**SELECTED TEXT**
════════════════════

Small feathered miracles

Small feathered miracles

Hilary Smith

2 November 2012

 

A hot sun and a cold wind and 'the uncertain glory of a spring day', wrote William Shakespeare. The grass has sprung, gardens are being hoed and sowed, capsicums planted.
 
Azaleas fragrance the air, petalled peonies turn their faces up to the sun – never were there so many. Apple and cherry blossom have drifted away, leaving the promise of fruit. Bees are buzzing about. An orchestrated woodland of birds perform a symphony.
 
It is time to sit on an old park bench and eat ice cream or gaze at boats sailing by, or meander by a creek and hear clear fresh water which has been smoothly rounding the stones over many moons. Think of the first time you heard the rain fall and the green smell of grass afterwards. Or when water lapped around your legs as you paddled in the sea as a child or when sand slipped through your fingers as you built an imaginary castle.
 
It is in these moments that we are being recalled to our earliest memories of the earth. We are experiencing the sacred goodness and grace at the heart of creation, in communion with God who is at the very heart of life.
 
Spring is a season of hope and possibility yet Christchurch, like so many places in the world, struck by the groaning of the earth, still copes with uncertainty and loss. Yet God is not in the earthquake, the tsunami or the storm. Hope springs. We keep the good people of Christchurch, Japan, the United States and other places, in our thoughts and prayers.
 
The Nelson Cathedral bells rang out a few weeks ago as the bar-tailed godwits began to arrive from Alaska to a very different cathedral of creation at Motueka Sandspit. On a visit there, I found myself in the company of small feathered miracles and was reminded of words in the book of Job, chapter 12:
 
But ask the animals, and they will teach you; the birds of the air, and they will tell you; or the plants of the earth, and they will teach you; and the fish of the sea will declare to you. Who among all these does not know that the hand of the Lord has done this?   In his hand is the life of every living thing and the breath of all mankind.

════════════════════

**SUPPLIED INFORMATION**

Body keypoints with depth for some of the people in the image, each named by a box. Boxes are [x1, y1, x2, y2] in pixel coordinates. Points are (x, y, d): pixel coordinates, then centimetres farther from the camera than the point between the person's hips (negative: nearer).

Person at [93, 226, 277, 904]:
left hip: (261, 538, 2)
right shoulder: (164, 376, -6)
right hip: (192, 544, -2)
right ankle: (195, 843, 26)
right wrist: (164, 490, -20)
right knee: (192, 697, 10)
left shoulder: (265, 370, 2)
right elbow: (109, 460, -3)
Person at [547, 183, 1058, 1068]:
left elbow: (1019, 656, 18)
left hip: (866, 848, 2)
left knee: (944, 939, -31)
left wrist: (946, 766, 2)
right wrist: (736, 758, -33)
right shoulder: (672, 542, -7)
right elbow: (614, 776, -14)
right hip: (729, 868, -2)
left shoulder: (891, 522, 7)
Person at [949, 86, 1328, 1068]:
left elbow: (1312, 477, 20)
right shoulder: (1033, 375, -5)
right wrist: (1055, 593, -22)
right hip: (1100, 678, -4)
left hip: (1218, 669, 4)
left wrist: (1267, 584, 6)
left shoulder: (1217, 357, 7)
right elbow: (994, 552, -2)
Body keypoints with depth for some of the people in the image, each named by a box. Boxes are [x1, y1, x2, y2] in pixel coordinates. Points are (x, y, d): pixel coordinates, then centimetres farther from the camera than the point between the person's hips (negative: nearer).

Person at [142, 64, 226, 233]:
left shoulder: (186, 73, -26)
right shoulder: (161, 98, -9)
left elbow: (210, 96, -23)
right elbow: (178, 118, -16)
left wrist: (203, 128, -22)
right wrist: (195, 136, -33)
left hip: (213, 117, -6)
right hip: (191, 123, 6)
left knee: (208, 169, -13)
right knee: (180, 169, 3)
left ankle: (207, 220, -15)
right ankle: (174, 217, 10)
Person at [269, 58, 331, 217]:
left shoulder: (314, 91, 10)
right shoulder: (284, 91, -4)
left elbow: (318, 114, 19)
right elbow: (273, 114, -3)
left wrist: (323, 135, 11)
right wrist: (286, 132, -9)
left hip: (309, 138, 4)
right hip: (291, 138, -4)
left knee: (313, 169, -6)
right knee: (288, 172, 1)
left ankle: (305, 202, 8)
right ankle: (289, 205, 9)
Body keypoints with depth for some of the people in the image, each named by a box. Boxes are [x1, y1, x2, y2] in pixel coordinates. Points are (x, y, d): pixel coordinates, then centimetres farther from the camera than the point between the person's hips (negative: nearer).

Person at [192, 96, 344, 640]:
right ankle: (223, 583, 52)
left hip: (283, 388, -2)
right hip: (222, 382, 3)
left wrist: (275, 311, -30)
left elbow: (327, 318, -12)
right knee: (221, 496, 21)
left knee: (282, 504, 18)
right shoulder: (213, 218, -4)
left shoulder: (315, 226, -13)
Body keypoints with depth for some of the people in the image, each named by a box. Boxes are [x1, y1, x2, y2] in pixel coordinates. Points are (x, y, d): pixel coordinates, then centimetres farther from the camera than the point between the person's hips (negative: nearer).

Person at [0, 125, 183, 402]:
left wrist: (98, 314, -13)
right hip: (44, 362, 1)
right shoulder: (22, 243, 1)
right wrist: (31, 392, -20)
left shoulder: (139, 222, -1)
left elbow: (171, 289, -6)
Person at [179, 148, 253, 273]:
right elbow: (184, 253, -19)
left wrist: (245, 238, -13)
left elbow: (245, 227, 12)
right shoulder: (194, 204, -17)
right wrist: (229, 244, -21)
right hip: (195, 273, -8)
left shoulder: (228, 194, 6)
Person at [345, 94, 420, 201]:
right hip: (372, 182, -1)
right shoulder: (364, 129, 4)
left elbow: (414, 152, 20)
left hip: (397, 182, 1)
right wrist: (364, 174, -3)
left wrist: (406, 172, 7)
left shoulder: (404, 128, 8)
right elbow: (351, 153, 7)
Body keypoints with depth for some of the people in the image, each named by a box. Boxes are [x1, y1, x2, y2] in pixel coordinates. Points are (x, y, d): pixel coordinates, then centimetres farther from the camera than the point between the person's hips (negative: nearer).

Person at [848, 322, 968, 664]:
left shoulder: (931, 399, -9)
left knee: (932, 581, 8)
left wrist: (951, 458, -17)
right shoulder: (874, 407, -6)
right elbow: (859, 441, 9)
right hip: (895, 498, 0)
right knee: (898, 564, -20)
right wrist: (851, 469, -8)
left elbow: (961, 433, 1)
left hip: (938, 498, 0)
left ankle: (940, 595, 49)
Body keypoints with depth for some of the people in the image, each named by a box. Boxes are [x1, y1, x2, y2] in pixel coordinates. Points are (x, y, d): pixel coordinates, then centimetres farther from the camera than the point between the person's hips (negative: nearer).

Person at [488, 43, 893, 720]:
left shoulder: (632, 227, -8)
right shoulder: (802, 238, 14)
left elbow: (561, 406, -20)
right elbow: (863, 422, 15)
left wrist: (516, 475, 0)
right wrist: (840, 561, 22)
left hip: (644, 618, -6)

════════════════════

**INSTRUCTIONS**
- A) In the piece on spring and small feathered miracles, where do the bar-tailed godwits arrive from?
- B) In the spring reflection, take the passage beginning with "It is time to" and ending with "an imaginary castle.", and swap "ice cream" for "strawberries".
- C) Extend the reflection on spring and the small feathered miracles with the next part of the text.

**PER-TASK ANSWERS**
- A) Alaska

- B)
It is time to sit on an old park bench and eat strawberries or gaze at boats sailing by, or meander by a creek and hear clear fresh water which has been smoothly rounding the stones over many moons. Think of the first time you heard the rain fall and the green smell of grass afterwards. Or when water lapped around your legs as you paddled in the sea as a child or when sand slipped through your fingers as you built an imaginary castle.

- C)
 
An auspicious name – godwit, with hundreds of years of speculation about their name.   Another mystery.   Flying nonstop from Alaska to our shores, their epic journey is made possible by many giftings:   at hletic prowess and endurance, the aerodynamic contouring of bodies in flight to glide through the air with little resistance, hollow bones which reduce their weight, feathers to keep them warm at high altitudes; fat is easily made while feeding and used for energy; they know to seek favourable wind currents and have the ability, from birth, to navigate by the sun and the stars; they sleep by allowing one side of their brains to shut down at a time; their rhythmic life is sustained by the air they breathe, circling around their little lungs while oxygen is extracted to make the air always fresh.  
 
God saw that it was good…God saw that it was good…God saw all that had been created and it was very good.
 
This year, like last, bells did not peal out from Christchurch Cathedral to welcome the godwits to the Avon/Heathcote estuary. Yet St. Paul's Anglican Church, Papanui carried on this tradition of hope in springtime.   In Dunedin too, the church bells of St. Paul's Cathedral and The First Church of Otago sounded as the first albatross gracefully winged its way to the expectant city.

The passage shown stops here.